Storage Methods to Reduce Hay Losses
Hay is a very valuable commodity this year. So, as you bring in your round bales for winter storage and feeding, store them to minimize weather losses.
Hay stored outside will be damaged by rain, snow, wind and ice this fall and winter. The average round bale may lose up to 1/4 of its original nutrients during storage, but these losses can be reduced to less than 10% or so.
For instance, do you usually line up bales for easy access so the twine sides touch each other? Or do you stack your bales? If so, extra spoilage will occur where these bales touch because rain, snow and ice will gather in spots where bales touch instead of running off. Research has shown that round bales stacked in a pyramid form will have greater dry matter losses compared bales butted end-to-end, cigar-like.
Does snow drift around your bales? Bales placed in east-west rows often have drifts on the south side. Hay next to fencelines or trees can get extra snow. As snow melts it soaks into bales or makes the ground muddy. Plus, the north side never gets any sun so it's slow to dry. This year, line your bales up north-and-south for fewer drifts and faster drying as sunlight and prevailing winds hit both sides of the row.
Most important is the bottom of your bales. Always put bales on higher, well-drained ground so water drains away from them. If necessary, use crushed rock or other materials to elevate bales to keep the bottoms dry. This also will reduce problems getting to your hay or getting it moved due to snow drifts or mud.
So, for outside storage, a single row of bales end to end, along with consideration for row orientation and the ground surface drainage, will be the best storage method.
Delayed Hay Harvest
Weather this year has been quite the rollercoaster, resulting in many producers dealing with adverse conditions when harvesting and putting hay up. Do you know the impact these conditions will have on the final product?
For some producers, too much moisture has been causing issues.
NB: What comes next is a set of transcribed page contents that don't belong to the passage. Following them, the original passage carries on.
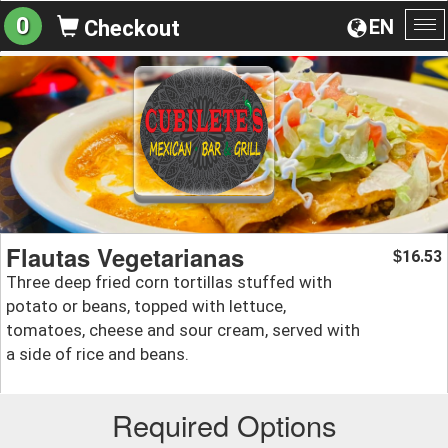
0
EN
Checkout
To
na
Flautas Vegetarianas
16.53
$
Three deep fried corn tortillas stuffed with
potato or beans, topped with lettuce,
tomatoes, cheese and sour cream, served with
a side of rice and beans.
Required Options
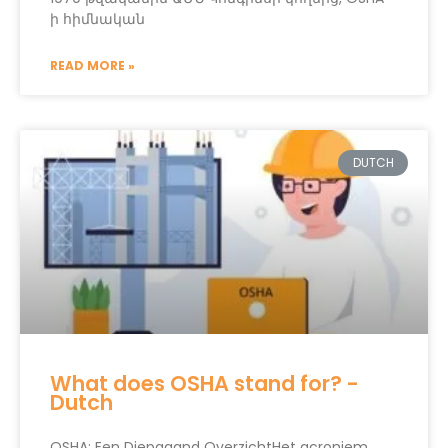
ի հիմնական
READ MORE »
DUTCH
What does OSHA stand for? -
Dutch
OSHA: Een Diepgaand OverzichtHet acroniem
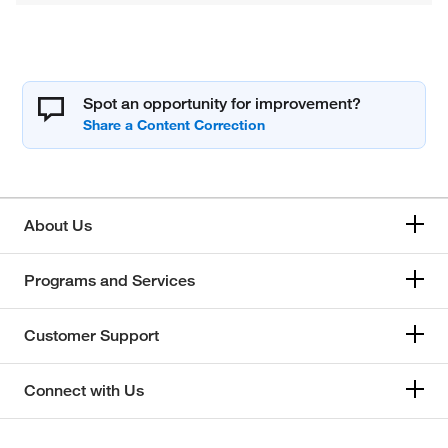
Spot an opportunity for improvement?
About Us
Programs and Services
Customer Support
Connect with Us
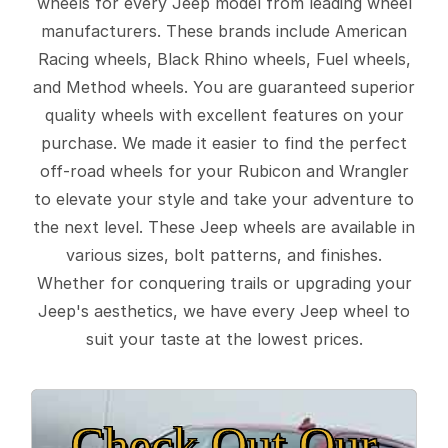
wheels for every Jeep model from leading wheel
manufacturers. These brands include American
Racing wheels, Black Rhino wheels, Fuel wheels,
and Method wheels. You are guaranteed superior
quality wheels with excellent features on your
purchase. We made it easier to find the perfect
off-road wheels for your Rubicon and Wrangler
to elevate your style and take your adventure to
the next level. These Jeep wheels are available in
various sizes, bolt patterns, and finishes.
Whether for conquering trails or upgrading your
Jeep's aesthetics, we have every Jeep wheel to
suit your taste at the lowest prices.
Check Out Our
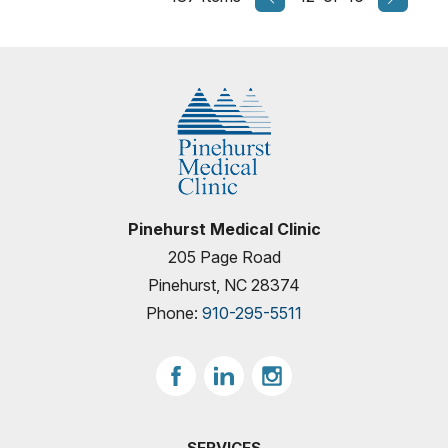
Pinehurst Medical Clinic
205 Page Road
Pinehurst, NC 28374
Phone:
910-295-5511
SERVICES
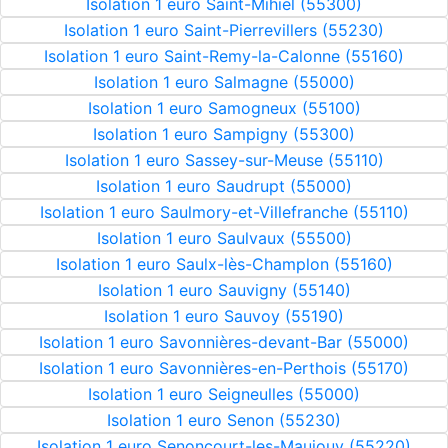
Isolation 1 euro Saint-Mihiel (55300)
Isolation 1 euro Saint-Pierrevillers (55230)
Isolation 1 euro Saint-Remy-la-Calonne (55160)
Isolation 1 euro Salmagne (55000)
Isolation 1 euro Samogneux (55100)
Isolation 1 euro Sampigny (55300)
Isolation 1 euro Sassey-sur-Meuse (55110)
Isolation 1 euro Saudrupt (55000)
Isolation 1 euro Saulmory-et-Villefranche (55110)
Isolation 1 euro Saulvaux (55500)
Isolation 1 euro Saulx-lès-Champlon (55160)
Isolation 1 euro Sauvigny (55140)
Isolation 1 euro Sauvoy (55190)
Isolation 1 euro Savonnières-devant-Bar (55000)
Isolation 1 euro Savonnières-en-Perthois (55170)
Isolation 1 euro Seigneulles (55000)
Isolation 1 euro Senon (55230)
Isolation 1 euro Senoncourt-les-Maujouy (55220)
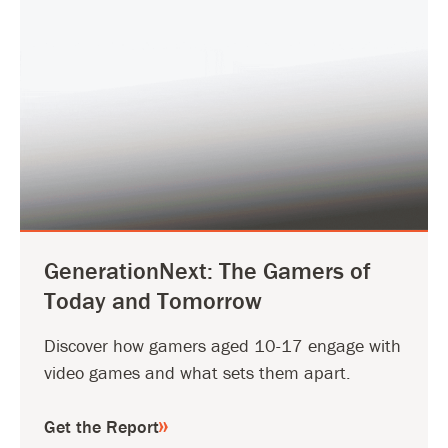
GenerationNext: The Gamers of
Today and Tomorrow
Discover how gamers aged 10-17 engage with
video games and what sets them apart.
Get the Report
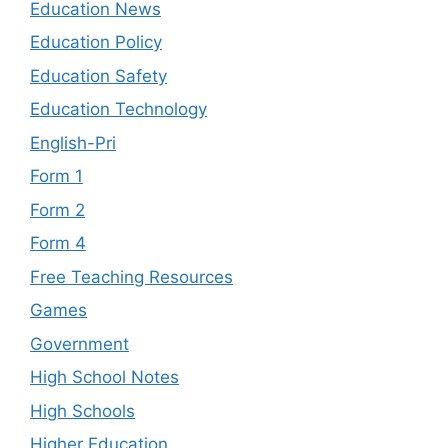
Education News
Education Policy
Education Safety
Education Technology
English-Pri
Form 1
Form 2
Form 4
Free Teaching Resources
Games
Government
High School Notes
High Schools
Higher Education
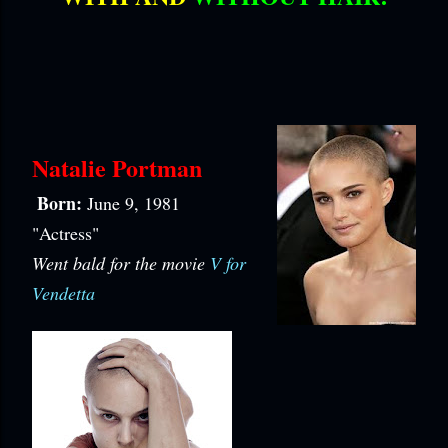
Natalie Portman
Born:
June 9, 1981
"Actress"
Went bald for the movie
V for
Vendetta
Wet meadows where harvest has been delayed are dealing with prairie hay that is past its prime. As plants mature, quality drops, so expect this hay to be at least a bit lower quality than normal.
In other parts of the state, too little rain led to brome fields that weren’t even worth an early harvest. With some precipitation returning, these fields are coming back and may be recovered for a fall harvest. This is a complicated topic, so check out the latest BeefWatch for an article with full considerations. However, ensuring that stands are fully recovered is critical before deciding to cut. Additionally, plants that were unable to fully mature earlier may try producing seed late, leading to lower quality than we normally see in fall brome growth.
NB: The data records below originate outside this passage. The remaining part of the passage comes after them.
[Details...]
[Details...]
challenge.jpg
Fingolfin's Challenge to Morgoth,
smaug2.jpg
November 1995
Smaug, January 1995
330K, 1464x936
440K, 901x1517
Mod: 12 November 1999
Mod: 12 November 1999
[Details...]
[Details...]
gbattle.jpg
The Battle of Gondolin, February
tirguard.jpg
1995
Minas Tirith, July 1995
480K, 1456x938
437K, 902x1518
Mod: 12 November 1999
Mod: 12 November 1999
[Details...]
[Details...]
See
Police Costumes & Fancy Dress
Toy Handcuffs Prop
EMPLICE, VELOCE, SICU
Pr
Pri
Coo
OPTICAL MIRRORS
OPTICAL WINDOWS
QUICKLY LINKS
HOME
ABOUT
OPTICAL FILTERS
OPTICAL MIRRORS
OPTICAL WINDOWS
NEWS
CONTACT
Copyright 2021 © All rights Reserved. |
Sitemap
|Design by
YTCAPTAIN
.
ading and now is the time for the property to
All producers may have dealt with uncertain forecasts, making the decision to drop hay difficult or raining on cut fields. Remember the more hay is worked, especially for alfalfa, the more leaf shatter occurs and the lower quality we end up with. With low hay stores from last year, getting a bit more growth and delaying cutting may be the best option, especially if hay quality will end up being equally low if harvested earlier and raked several times to dry. Especially wet hay that needs to be removed may be better off wrapped and used for baleage than deal with the fire risk, mold growth and declining quality that occurs when hay is put up too wet.